AVANT-PROPOS
Au nombre des feuillets laissés par René Boylesve, il s’en trouve un d’une écriture et d’un papier d’ancienne date, qui porte cette ligne : INDISPENSABLE DE RAMASSER MES IDÉES SUR LE ROMAN ET DE LES PUBLIER.
Est-ce à lui-même qu’il adressait cette recommandation ? Bien que dès sa jeunesse il ait donné à des revues et à des journaux une certaine quantité d’études ou d’impressions, il ne les a jamais recueillies, contrairement à tous les romanciers qui exercèrent une critique subsidiaire en marge de leur œuvre principale. Il s’est borné à publier en librairie des romans et des contes.
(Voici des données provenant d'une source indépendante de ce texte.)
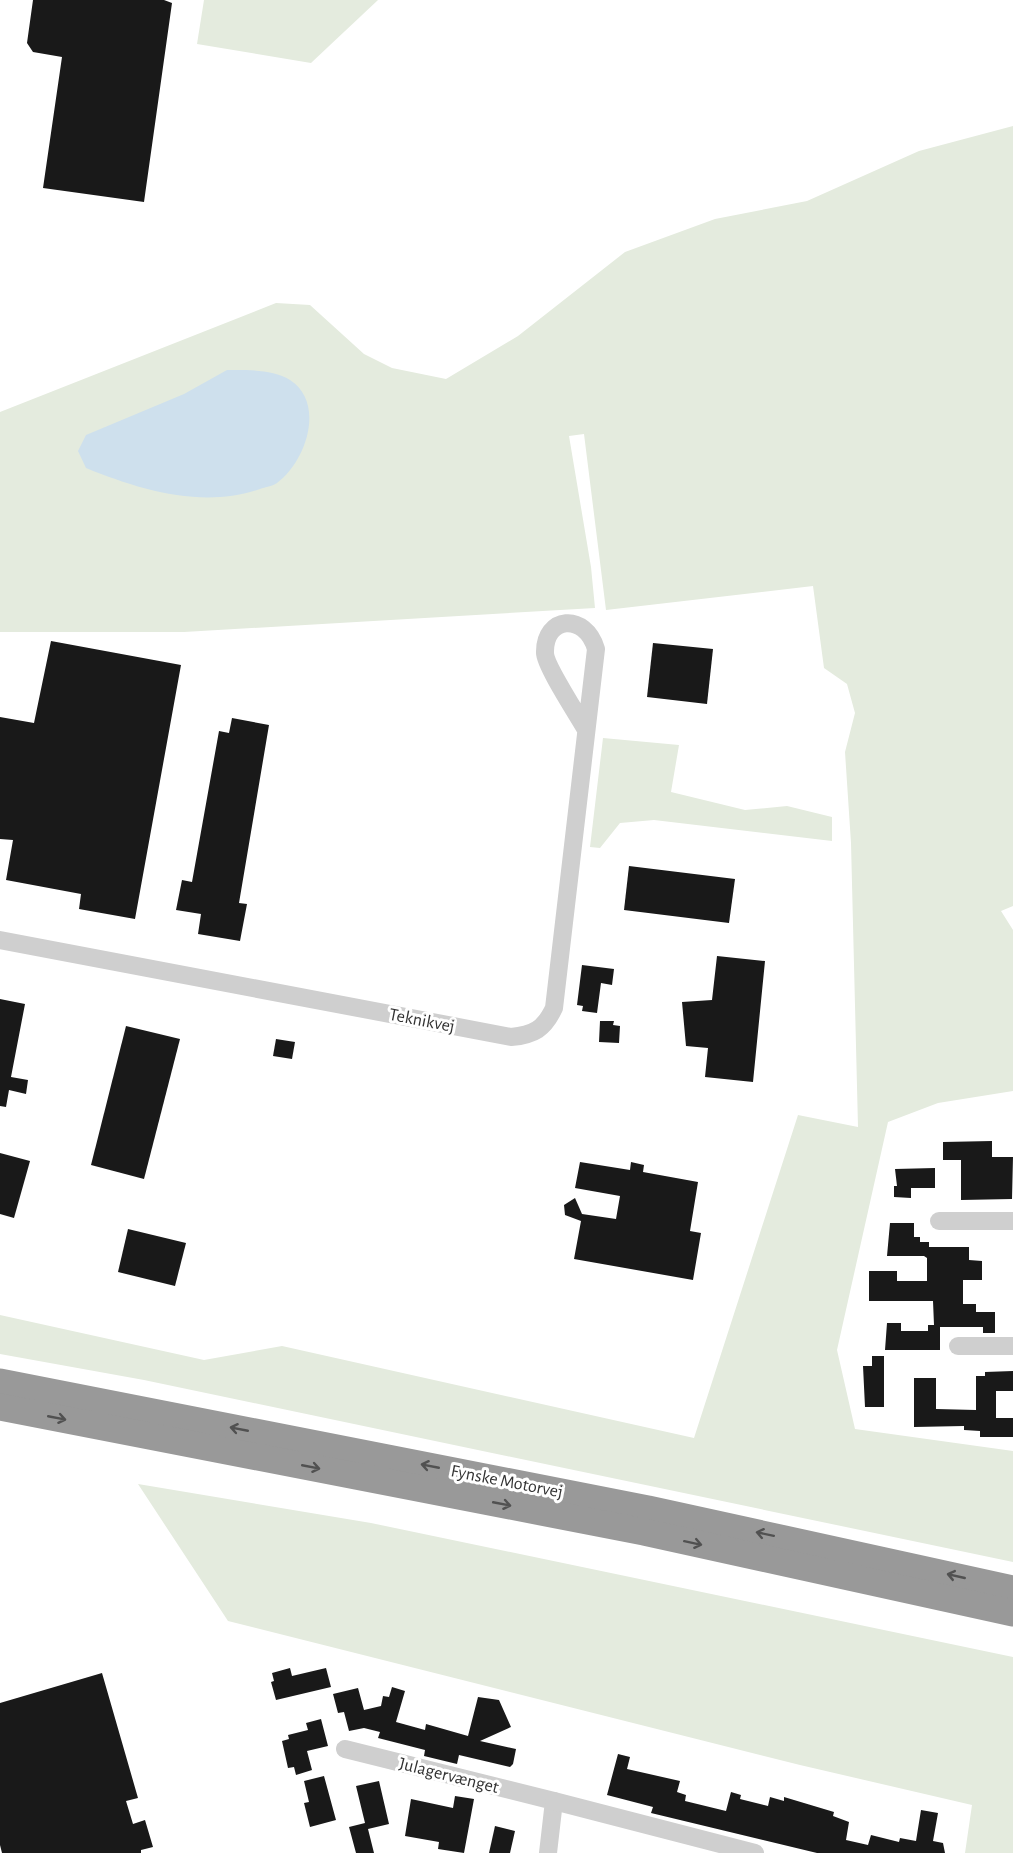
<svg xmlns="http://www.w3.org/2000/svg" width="1013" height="1853" font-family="'Alegreya Sans',sans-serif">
	<rect width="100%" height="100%" fill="#fff"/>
	<g fill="#e4ebde">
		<polygon points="204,0 378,0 311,63 197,44"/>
		<polygon points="1013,126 1013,906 1001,911 1013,930 1013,1091 938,1103 888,1122 837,1350 855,1429 1013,1451 1013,1562 144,1380 0,1354 0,1315 204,1360 282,1346 694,1438 798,1115 858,1127 851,843 845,752 855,713 847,684 824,668 813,586 606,610 584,434 569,436 591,567 595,608 184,632 0,632 0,412 276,303 310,305 364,354 392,368 446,379 518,336 625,252 715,219 807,201 919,151"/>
		<polygon points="603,738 679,745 671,792 745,810 787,806 832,817 832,841 654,820 620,823 600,848 590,847"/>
		<polygon points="138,1484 371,1523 1013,1657 1013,1853 965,1853 972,1805 800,1765 228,1621"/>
	</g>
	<path fill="#cee0ed" d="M227 370C246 370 273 369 290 380 326 403 306 462 277 483 273 486 265 487 260 489 203 509 140 490 86 468L78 451 86 435 184 394Z"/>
	<g fill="#191919">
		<polygon points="33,0 164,0 172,3 144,202 43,188 62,57 33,52 27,43"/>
		<polygon points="51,641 181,665 135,919 79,909 81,894 6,880 13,840 0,839 0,717 34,723"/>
		<polygon points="653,643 713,649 707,704 647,697"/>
		<polygon points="232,718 269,725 239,903 247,904 240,941 198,934 201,914 176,910 182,880 192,882 219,731 229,733"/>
		<polygon points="629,866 735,879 729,923 624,910"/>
		<polygon points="717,956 765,961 753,1082 705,1077 708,1048 686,1046 682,1002 712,1000"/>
		<polygon points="582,965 614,969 612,985 601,983 597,1013 582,1011 583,1006 577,1005"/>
		<polygon points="0,999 25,1004 11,1077 28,1080 26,1094 9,1090 6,1107 0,1106"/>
		<polygon points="600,1021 614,1021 613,1025 620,1026 619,1043 599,1042"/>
		<polygon points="126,1026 180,1039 144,1179 91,1165"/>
		<polygon points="276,1039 295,1042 292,1059 273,1056"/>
		<polygon points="992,1141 992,1157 1013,1157 1012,1199 961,1200 961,1160 943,1160 943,1142"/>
		<polygon points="0,1153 30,1161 14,1218 0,1214"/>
		<polygon points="580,1162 630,1170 631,1162 644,1165 643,1172 698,1182 690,1231 701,1233 693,1280 574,1259 581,1221 565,1215 564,1205 575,1198 582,1214 616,1219 620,1196 575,1188"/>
		<polygon points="935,1168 935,1188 911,1188 911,1198 894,1197 894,1186 897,1186 895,1169"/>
		<polygon points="890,1223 914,1223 914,1237 920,1237 920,1242 929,1242 929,1247 969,1247 969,1260 982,1261 982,1280 963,1280 963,1304 976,1304 976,1312 995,1312 995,1333 983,1333 983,1327 940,1327 940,1350 885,1350 887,1323 901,1323 901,1331 928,1331 928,1325 934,1325 933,1301 869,1301 869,1271 897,1271 897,1281 927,1281 927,1258 924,1256 887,1256"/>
		<polygon points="128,1229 186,1243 175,1286 118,1272"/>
		<polygon points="872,1356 884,1356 884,1407 865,1407 863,1366 872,1366"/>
		<polygon points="1013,1371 1013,1391 996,1391 996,1418 1013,1418 1013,1437 980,1437 980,1431 964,1430 964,1426 914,1427 914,1378 936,1378 936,1409 976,1410 976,1376 985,1376 985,1372"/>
		<polygon points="290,1668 292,1676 326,1668 331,1687 276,1700 271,1682 274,1681 272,1673"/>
		<polygon points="102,1673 138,1798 126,1801 133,1824 145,1820 153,1847 141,1850 141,1853 2,1853 0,1845 0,1703"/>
		<polygon points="392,1687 405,1691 396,1722 425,1730 426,1724 468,1736 478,1697 499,1700 511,1727 480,1741 516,1749 513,1764 510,1767 459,1755 457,1764 424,1756 425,1750 378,1738 380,1732 364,1728 349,1731 344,1712 338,1713 333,1694 358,1688 364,1710 381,1706 383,1696 389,1697"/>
		<polygon points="321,1719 328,1746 307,1751 312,1770 296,1775 294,1767 288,1768 282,1741 289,1739 288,1735 308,1730 306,1723"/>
		<polygon points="618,1754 630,1757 627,1769 680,1781 677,1792 686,1795 685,1801 726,1811 731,1792 741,1795 740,1799 768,1806 770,1797 784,1801 784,1797 834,1812 833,1816 849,1822 846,1840 868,1845 871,1835 899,1842 900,1838 916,1841 921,1810 938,1813 933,1841 943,1843 945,1853 817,1853 651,1813 653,1807 607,1795"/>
		<polygon points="324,1776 336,1820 310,1827 304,1803 309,1802 304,1781"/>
		<polygon points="379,1781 389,1824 368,1829 374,1853 356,1853 349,1827 365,1823 356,1786"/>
		<polygon points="455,1796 474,1799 464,1853 438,1849 439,1842 405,1836 411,1799 453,1808"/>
		<polygon points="495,1826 515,1831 510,1853 489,1853"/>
	</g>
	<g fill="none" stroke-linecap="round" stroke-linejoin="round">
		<g stroke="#cfcfcf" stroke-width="18">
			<path d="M0 940 511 1037C534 1035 544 1029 554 1008L596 649C585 612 544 616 545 653 545 665 577 714 585 728"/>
			<polyline points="939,1221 1013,1221"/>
			<polyline points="958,1346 1013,1346"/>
			<polyline points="345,1749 554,1801 548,1853"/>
			<polyline points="554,1801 755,1853"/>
		</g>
		<g stroke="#999" stroke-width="27">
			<polyline points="0,1382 648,1509 1013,1589"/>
			<polyline points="0,1407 644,1532 1013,1613"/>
		</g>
	</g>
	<defs><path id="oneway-shaft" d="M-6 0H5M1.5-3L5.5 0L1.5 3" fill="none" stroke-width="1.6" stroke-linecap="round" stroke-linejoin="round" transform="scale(1.5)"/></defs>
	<g stroke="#515151">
		<use href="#oneway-shaft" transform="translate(57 1418) rotate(11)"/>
		<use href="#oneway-shaft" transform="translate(239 1429) rotate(-169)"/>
		<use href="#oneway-shaft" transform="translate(430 1466) rotate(-169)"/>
		<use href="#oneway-shaft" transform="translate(311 1467) rotate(11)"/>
		<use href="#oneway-shaft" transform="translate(502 1504) rotate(11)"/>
		<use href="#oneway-shaft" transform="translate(765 1534) rotate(-168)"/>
		<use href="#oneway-shaft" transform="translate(693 1543) rotate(12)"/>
		<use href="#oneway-shaft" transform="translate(956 1576) rotate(-167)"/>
	</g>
	<g text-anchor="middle" stroke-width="6" stroke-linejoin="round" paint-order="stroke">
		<g font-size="18" fill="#323232" stroke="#fff">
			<text transform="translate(422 1020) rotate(11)" y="6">Teknikvej</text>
			<text transform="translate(507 1481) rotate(11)" y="6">Fynske Motorvej</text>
			<text transform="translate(449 1775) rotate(14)" y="6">Julagervænget</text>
		</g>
	</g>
</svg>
Mais si ce n’est point à lui-même que René Boylesve adressait la recommandation, était-ce à ceux qui recueilleraient ses papiers après lui ? Devant sa carence, peut-être due à sa fin prématurée, il devient légitime de le penser, et telle est la raison du volume que l’on procure aujourd’hui.
René Boylesve l’eût procuré sous une forme différente. Il en aurait rejoint et fondu les éléments. Il aurait élagué quelques répétitions, rendues inévitables par la constance de ses vues et par leur éparpillement à travers une durée de vingt-cinq années. Et sans doute aurait-il développé certains points, sur lesquels il n’avait pu s’étendre.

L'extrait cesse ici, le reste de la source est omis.